[[ Materials provided, beginning ]]
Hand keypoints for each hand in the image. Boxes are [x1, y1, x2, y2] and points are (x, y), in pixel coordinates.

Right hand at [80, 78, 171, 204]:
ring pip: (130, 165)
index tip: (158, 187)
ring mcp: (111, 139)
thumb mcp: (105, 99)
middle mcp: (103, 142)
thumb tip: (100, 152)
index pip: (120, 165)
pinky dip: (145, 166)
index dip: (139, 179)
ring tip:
[[ Materials provided, end ]]
[[ Materials provided, beginning ]]
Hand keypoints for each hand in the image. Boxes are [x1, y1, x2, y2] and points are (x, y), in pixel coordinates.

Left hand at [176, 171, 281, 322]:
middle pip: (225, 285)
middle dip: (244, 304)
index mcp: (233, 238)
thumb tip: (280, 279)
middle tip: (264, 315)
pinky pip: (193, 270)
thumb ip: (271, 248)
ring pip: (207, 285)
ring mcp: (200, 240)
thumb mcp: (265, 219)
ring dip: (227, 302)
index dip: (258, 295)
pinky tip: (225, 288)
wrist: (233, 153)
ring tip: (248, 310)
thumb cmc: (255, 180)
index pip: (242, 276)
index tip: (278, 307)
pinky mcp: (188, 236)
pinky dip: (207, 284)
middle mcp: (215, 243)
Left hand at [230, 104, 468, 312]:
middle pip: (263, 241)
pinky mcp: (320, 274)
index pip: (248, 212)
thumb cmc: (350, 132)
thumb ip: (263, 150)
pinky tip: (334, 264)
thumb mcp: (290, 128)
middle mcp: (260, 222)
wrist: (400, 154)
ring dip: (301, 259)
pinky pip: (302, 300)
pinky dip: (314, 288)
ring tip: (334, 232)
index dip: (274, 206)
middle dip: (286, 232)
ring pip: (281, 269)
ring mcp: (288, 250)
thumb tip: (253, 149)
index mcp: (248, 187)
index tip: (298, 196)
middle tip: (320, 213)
[[ Materials provided, end ]]
■ **What is being asked**: Your answer should be the exact lines above from the one with "pinky dip: (314, 288)" through the one with "middle tip: (320, 213)", both included, and nothing besides.

■ **Answer space**:
pinky dip: (314, 288)
ring tip: (334, 232)
index dip: (274, 206)
middle dip: (286, 232)
ring pip: (281, 269)
ring mcp: (288, 250)
thumb tip: (253, 149)
index mcp: (248, 187)
index tip: (298, 196)
middle tip: (320, 213)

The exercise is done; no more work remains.